Start of Task input

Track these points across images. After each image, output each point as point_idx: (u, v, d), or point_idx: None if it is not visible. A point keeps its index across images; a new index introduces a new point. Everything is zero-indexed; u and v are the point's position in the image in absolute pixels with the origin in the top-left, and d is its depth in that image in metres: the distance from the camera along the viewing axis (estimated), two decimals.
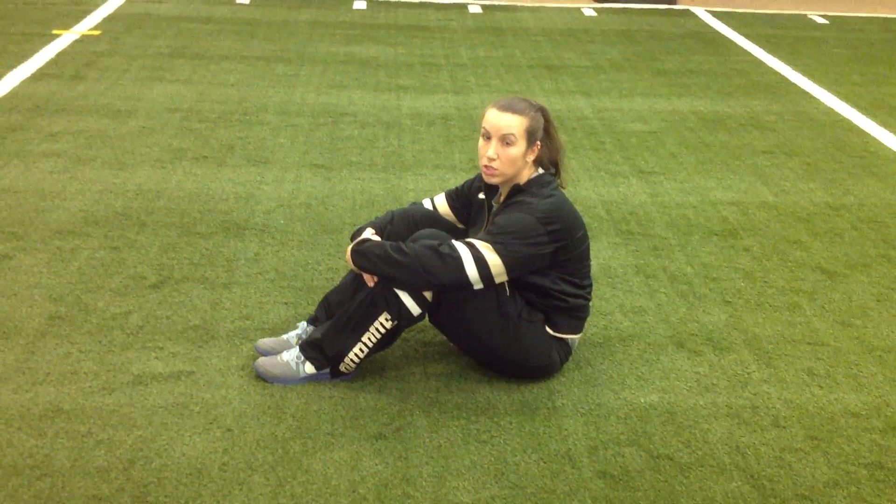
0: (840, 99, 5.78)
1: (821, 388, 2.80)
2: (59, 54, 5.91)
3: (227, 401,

End of Task input

*Your objective:*
Transcribe the listing exactly. Its images are to be omitted.

*Task output:*
Track these points across images. After each image, output each point as point_idx: (u, v, d), or point_idx: None if it is not visible. A point keeps its index across images; a new index introduces a new point. Everything is zero-indexed; u and v are the point's position in the image in absolute pixels with the origin in the top-left, and d is its depth in that image in metres: the distance from the camera along the viewing axis (estimated), two decimals.
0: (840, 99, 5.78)
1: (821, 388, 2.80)
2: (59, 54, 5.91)
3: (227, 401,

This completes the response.